* Source text
So measuring and optimizing conversion rates can happen at any stage of the sales funnel:
- Visitors to Leads
- Leads to Customers -- What percentage of early stage leads ultimately become customers? In a much more shallow sales funnel with the $50 widget scenario, it's much more simple than the five or six stage conversion process, where you could have four or five interim conversions that happen in between when somebody becomes a lead and when that person becomes a paying customer.
- Abandoned Cart Prospects to Customers -- In the e-commerce scenario, measure abandoned cart prospects to customers ratio: how many win-backs you successfully got relative to people that stopped in the middle of their transaction. Maybe they had an unanswered question. Maybe they did not want to answer an intrusive question, or had an issue with their credit card, or their computer locked up, or their mobile data coverage dropped, or they just got interrupted.
- Sales Opportunities to New Clients -- These are the opportunities that went all the way to your sales team. Your salesperson identified that there's an influencer involved, there's a decision maker, and there's a qualified need. There's a timeline and budget. All of those things went into the sales forecast. So what percentage of those opportunities that hit the deals board ultimately became new clients?
Speaking the Same Language With Your Team When it Comes to Converting Leads
Now when salespeople talk about their close rate, this is what they're typically looking at (“Sales Opportunities to New Clients”). A very common frustration that marketing and sales folks run into when they're brand new to working together, is not speaking the same language.
Sales people love to brag about their close rate: the percentage of qualified opportunities that ultimately close.

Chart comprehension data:
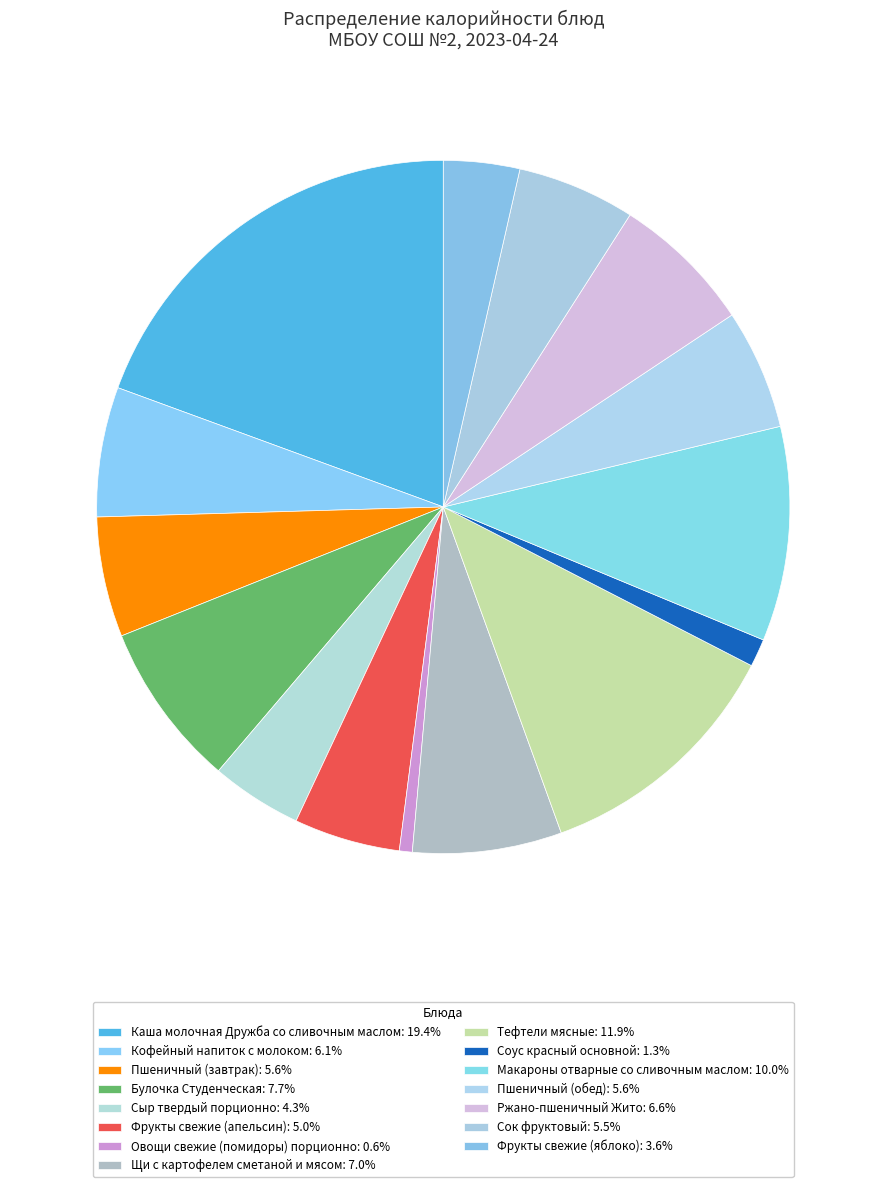

Is it true that Овощи свежие (помидоры) порционно is 15% of the pie?

False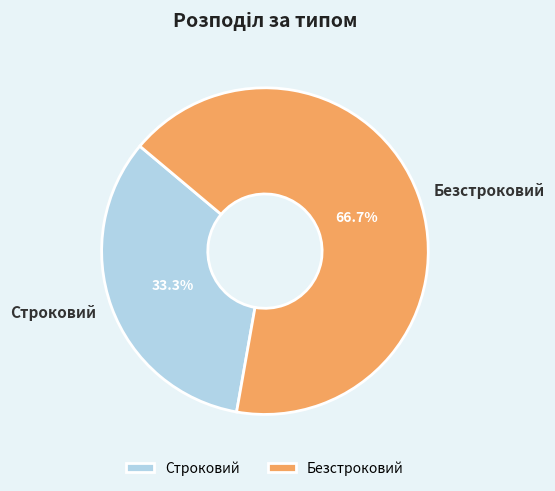

What percentage do Безстроковий and Строковий together represent?

100.0%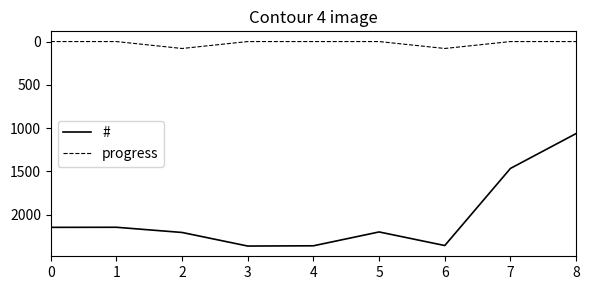

Where is the first local maximum for progress?

2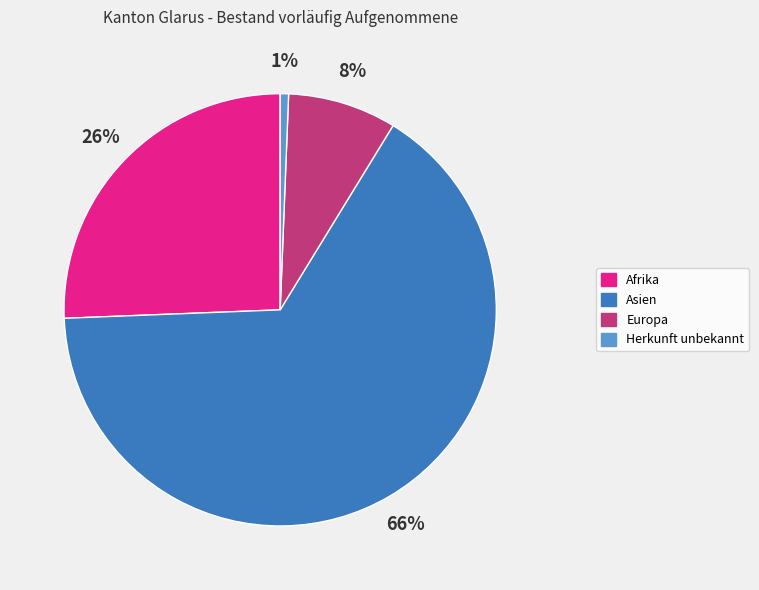

The Europa slice represents 8% of the pie. True or false?

True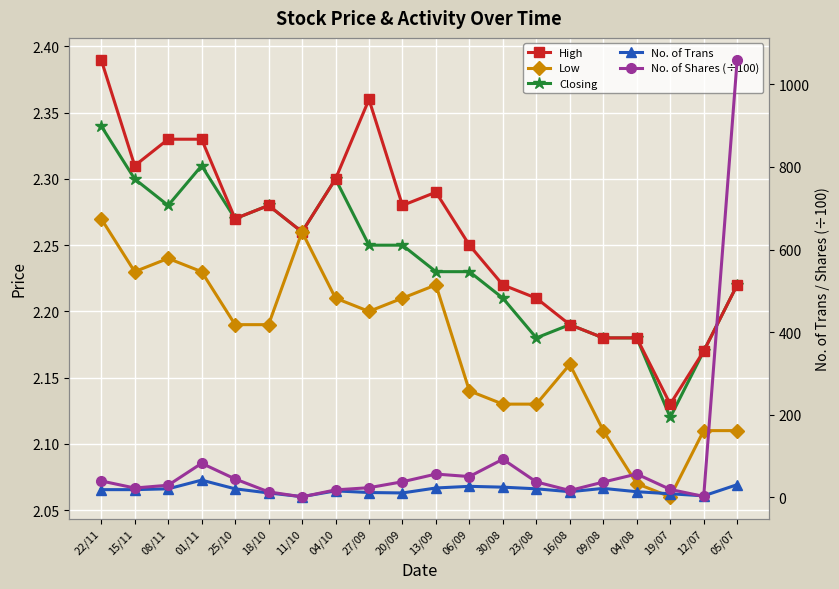

Reading left to right, list all the values displayed in this chart.

High: 22/11=2.4	15/11=2.3	08/11=2.3	01/11=2.3	25/10=2.3	18/10=2.3	11/10=2.3	04/10=2.3	27/09=2.4	20/09=2.3	13/09=2.3	06/09=2.2	30/08=2.2	23/08=2.2	16/08=2.2	09/08=2.2	04/08=2.2	19/07=2.1	12/07=2.2	05/07=2.2
Low: 22/11=2.3	15/11=2.2	08/11=2.2	01/11=2.2	25/10=2.2	18/10=2.2	11/10=2.3	04/10=2.2	27/09=2.2	20/09=2.2	13/09=2.2	06/09=2.1	30/08=2.1	23/08=2.1	16/08=2.2	09/08=2.1	04/08=2.1	19/07=2.1	12/07=2.1	05/07=2.1
Closing: 22/11=2.3	15/11=2.3	08/11=2.3	01/11=2.3	25/10=2.3	18/10=2.3	11/10=2.3	04/10=2.3	27/09=2.2	20/09=2.2	13/09=2.2	06/09=2.2	30/08=2.2	23/08=2.2	16/08=2.2	09/08=2.2	04/08=2.2	19/07=2.1	12/07=2.2	05/07=2.2
No. of Trans: 22/11=19.0	15/11=19.0	08/11=21.0	01/11=42.0	25/10=21.0	18/10=11.0	11/10=2.0	04/10=16.0	27/09=12.0	20/09=11.0	13/09=23.0	06/09=27.0	30/08=25.0	23/08=21.0	16/08=14.0	09/08=22.0	04/08=14.0	19/07=9.0	12/07=4.0	05/07=31.0
No. of Shares (÷100): 22/11=40.0	15/11=22.9	08/11=29.7	01/11=82.7	25/10=44.9	18/10=13.6	11/10=1.6	04/10=18.4	27/09=23.7	20/09=38.0	13/09=56.7	06/09=50.6	30/08=92.5	23/08=37.6	16/08=16.9	09/08=37.3	04/08=56.8	19/07=19.5	12/07=2.6	05/07=1059.1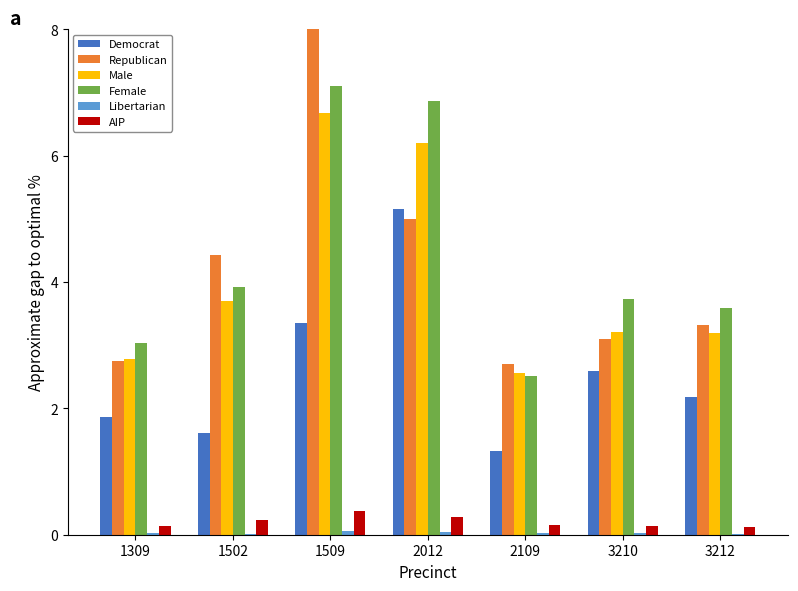

Are the bars grouped side by side (vs. stacked)?

Yes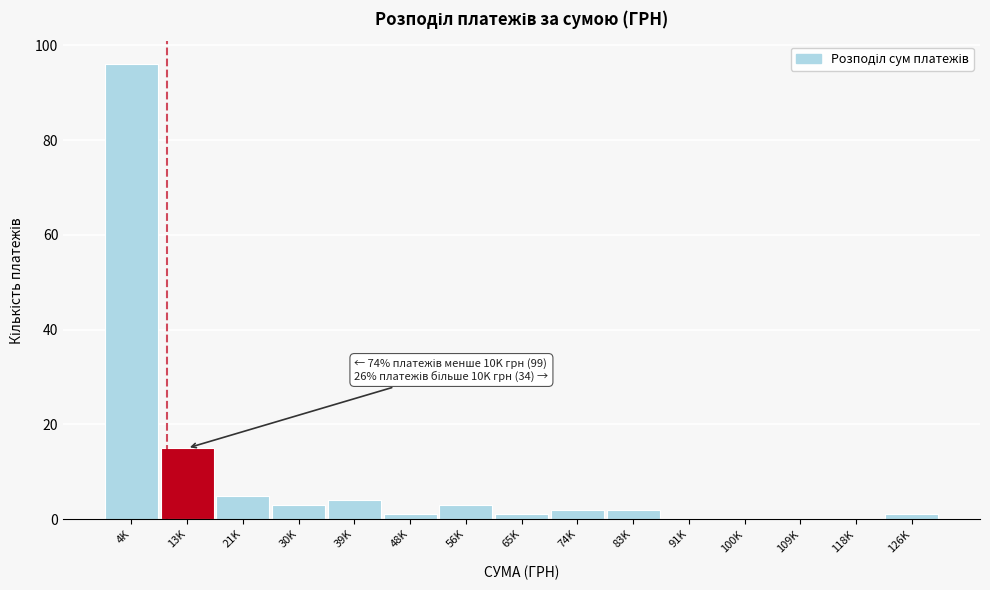

Reading right to left, transcribe all the data shown in this chart.

126K=1	118K=0	109K=0	100K=0	91K=0	83K=2	74K=2	65K=1	56K=3	48K=1	39K=4	30K=3	21K=5	13K=15	4K=96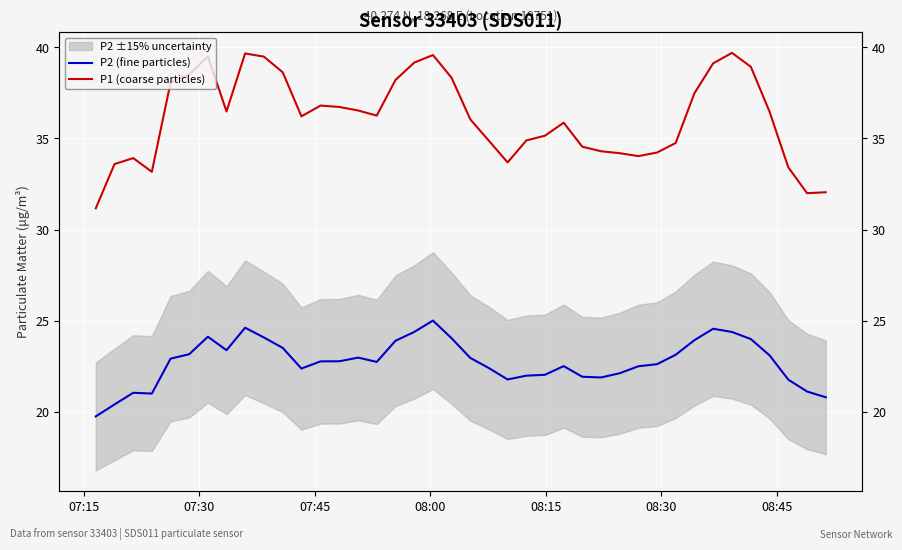

At which label does P1 (coarse particles) reach its minimum?

07:15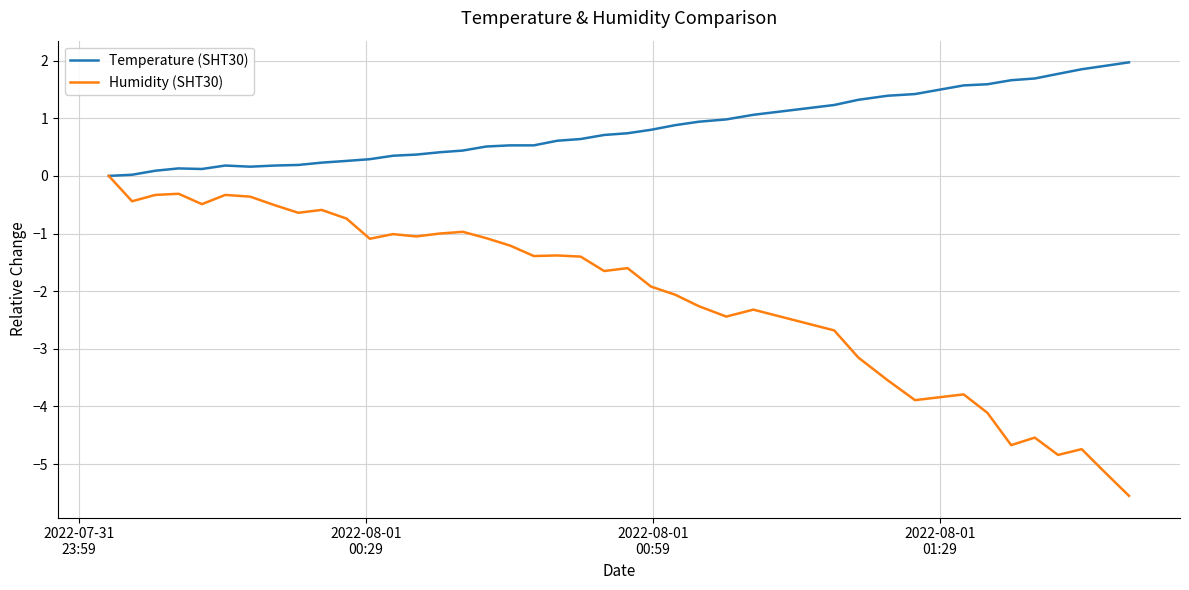

What are all the series names shown in the legend?

Temperature (SHT30), Humidity (SHT30)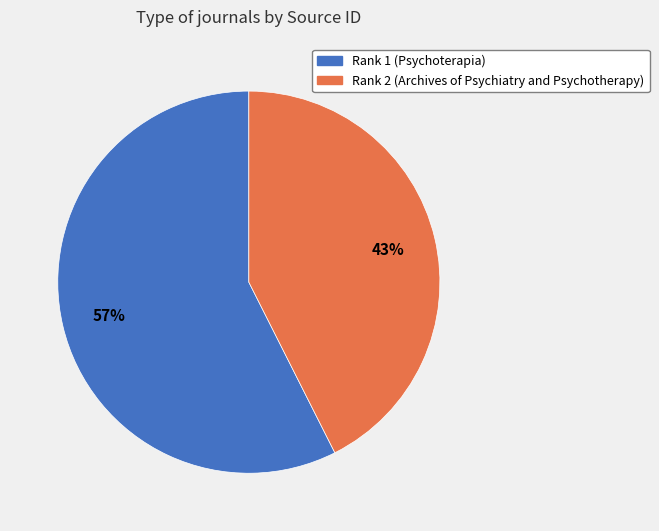

Count the number of slices in the pie.

2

* The problem
List every conversion stage that the text on conversion rates names as a place to measure and optimize conversion rates in the sales funnel.

* Output below
- Visitors to Leads
- Leads to Customers
- Abandoned Cart Prospects to Customers
- Sales Opportunities to New Clients